## Supplied records
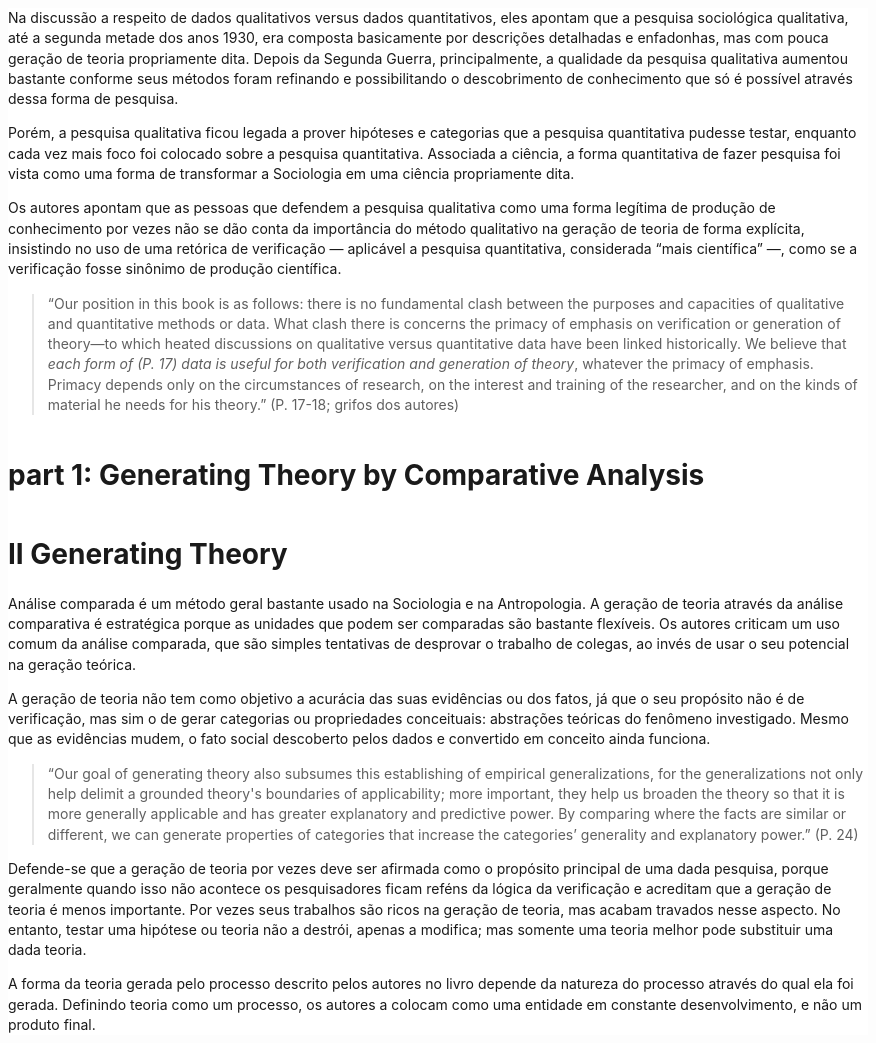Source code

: Na discussão a respeito de dados qualitativos versus dados quantitativos, eles apontam que a pesquisa sociológica qualitativa, até a segunda metade dos anos 1930, era composta basicamente por descrições detalhadas e enfadonhas, mas com pouca geração de teoria propriamente dita. Depois da Segunda Guerra, principalmente, a qualidade da pesquisa qualitativa aumentou bastante conforme seus métodos foram refinando e possibilitando o descobrimento de conhecimento que só é possível através dessa forma de pesquisa.

Porém, a pesquisa qualitativa ficou legada a prover hipóteses e categorias que a pesquisa quantitativa pudesse testar, enquanto cada vez mais foco foi colocado sobre a pesquisa quantitativa. Associada a ciência, a forma quantitativa de fazer pesquisa foi vista como uma forma de transformar a Sociologia em uma ciência propriamente dita.

Os autores apontam que as pessoas que defendem a pesquisa qualitativa como uma forma legítima de produção de conhecimento por vezes não se dão conta da importância do método qualitativo na geração de teoria de forma explícita, insistindo no uso de uma retórica de verificação — aplicável a pesquisa quantitativa, considerada “mais científica” —, como se a verificação fosse sinônimo de produção científica.

> “Our position in this book is as follows: there is no fundamental clash between the purposes and capacities of qualitative and quantitative methods or data. What clash there is concerns the primacy of emphasis on verification or generation of theory—to which heated discussions on qualitative versus quantitative data have been linked historically. We believe that _each form of (P. 17) data is useful for both verification and generation of theory_, whatever the primacy of emphasis. Primacy depends only on the circumstances of research, on the interest and training of the researcher, and on the kinds of material he needs for his theory.” (P. 17-18; grifos dos autores)

# part 1: Generating Theory by Comparative Analysis

# II Generating Theory
Análise comparada é um método geral bastante usado na Sociologia e na Antropologia. A geração de teoria através da análise comparativa é estratégica porque as unidades que podem ser comparadas são bastante flexíveis. Os autores criticam um uso comum da análise comparada, que são simples tentativas de desprovar o trabalho de colegas, ao invés de usar o seu potencial na geração teórica.

A geração de teoria não tem como objetivo a acurácia das suas evidências ou dos fatos, já que o seu propósito não é de verificação, mas sim o de gerar categorias ou propriedades conceituais: abstrações teóricas do fenômeno investigado. Mesmo que as evidências mudem, o fato social descoberto pelos dados e convertido em conceito ainda funciona.

> “Our goal of generating theory also subsumes this establishing of empirical generalizations, for the generalizations not only help delimit a grounded theory's boundaries of applicability; more important, they help us broaden the theory so that it is more generally applicable and has greater explanatory and predictive power. By comparing where the facts are similar or different, we can generate properties of categories that increase the categories’ generality and explanatory power.” (P. 24)

Defende-se que a geração de teoria por vezes deve ser afirmada como o propósito principal de uma dada pesquisa, porque geralmente quando isso não acontece os pesquisadores ficam reféns da lógica da verificação e acreditam que a geração de teoria é menos importante. Por vezes seus trabalhos são ricos na geração de teoria, mas acabam travados nesse aspecto. No entanto, testar uma hipótese ou teoria não a destrói, apenas a modifica; mas somente uma teoria melhor pode substituir uma dada teoria.

A forma da teoria gerada pelo processo descrito pelos autores no livro depende da natureza do processo através do qual ela foi gerada. Definindo teoria como um processo, os autores a colocam como uma entidade em constante desenvolvimento, e não um produto final.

## To-do item
Exclude every image and return the material above exactly.

## Result of this exercise
Source code

: Na discussão a respeito de dados qualitativos versus dados quantitativos, eles apontam que a pesquisa sociológica qualitativa, até a segunda metade dos anos 1930, era composta basicamente por descrições detalhadas e enfadonhas, mas com pouca geração de teoria propriamente dita. Depois da Segunda Guerra, principalmente, a qualidade da pesquisa qualitativa aumentou bastante conforme seus métodos foram refinando e possibilitando o descobrimento de conhecimento que só é possível através dessa forma de pesquisa.

Porém, a pesquisa qualitativa ficou legada a prover hipóteses e categorias que a pesquisa quantitativa pudesse testar, enquanto cada vez mais foco foi colocado sobre a pesquisa quantitativa. Associada a ciência, a forma quantitativa de fazer pesquisa foi vista como uma forma de transformar a Sociologia em uma ciência propriamente dita.

Os autores apontam que as pessoas que defendem a pesquisa qualitativa como uma forma legítima de produção de conhecimento por vezes não se dão conta da importância do método qualitativo na geração de teoria de forma explícita, insistindo no uso de uma retórica de verificação — aplicável a pesquisa quantitativa, considerada “mais científica” —, como se a verificação fosse sinônimo de produção científica.

> “Our position in this book is as follows: there is no fundamental clash between the purposes and capacities of qualitative and quantitative methods or data. What clash there is concerns the primacy of emphasis on verification or generation of theory—to which heated discussions on qualitative versus quantitative data have been linked historically. We believe that _each form of (P. 17) data is useful for both verification and generation of theory_, whatever the primacy of emphasis. Primacy depends only on the circumstances of research, on the interest and training of the researcher, and on the kinds of material he needs for his theory.” (P. 17-18; grifos dos autores)

# part 1: Generating Theory by Comparative Analysis

# II Generating Theory
Análise comparada é um método geral bastante usado na Sociologia e na Antropologia. A geração de teoria através da análise comparativa é estratégica porque as unidades que podem ser comparadas são bastante flexíveis. Os autores criticam um uso comum da análise comparada, que são simples tentativas de desprovar o trabalho de colegas, ao invés de usar o seu potencial na geração teórica.

A geração de teoria não tem como objetivo a acurácia das suas evidências ou dos fatos, já que o seu propósito não é de verificação, mas sim o de gerar categorias ou propriedades conceituais: abstrações teóricas do fenômeno investigado. Mesmo que as evidências mudem, o fato social descoberto pelos dados e convertido em conceito ainda funciona.

> “Our goal of generating theory also subsumes this establishing of empirical generalizations, for the generalizations not only help delimit a grounded theory's boundaries of applicability; more important, they help us broaden the theory so that it is more generally applicable and has greater explanatory and predictive power. By comparing where the facts are similar or different, we can generate properties of categories that increase the categories’ generality and explanatory power.” (P. 24)

Defende-se que a geração de teoria por vezes deve ser afirmada como o propósito principal de uma dada pesquisa, porque geralmente quando isso não acontece os pesquisadores ficam reféns da lógica da verificação e acreditam que a geração de teoria é menos importante. Por vezes seus trabalhos são ricos na geração de teoria, mas acabam travados nesse aspecto. No entanto, testar uma hipótese ou teoria não a destrói, apenas a modifica; mas somente uma teoria melhor pode substituir uma dada teoria.

A forma da teoria gerada pelo processo descrito pelos autores no livro depende da natureza do processo através do qual ela foi gerada. Definindo teoria como um processo, os autores a colocam como uma entidade em constante desenvolvimento, e não um produto final.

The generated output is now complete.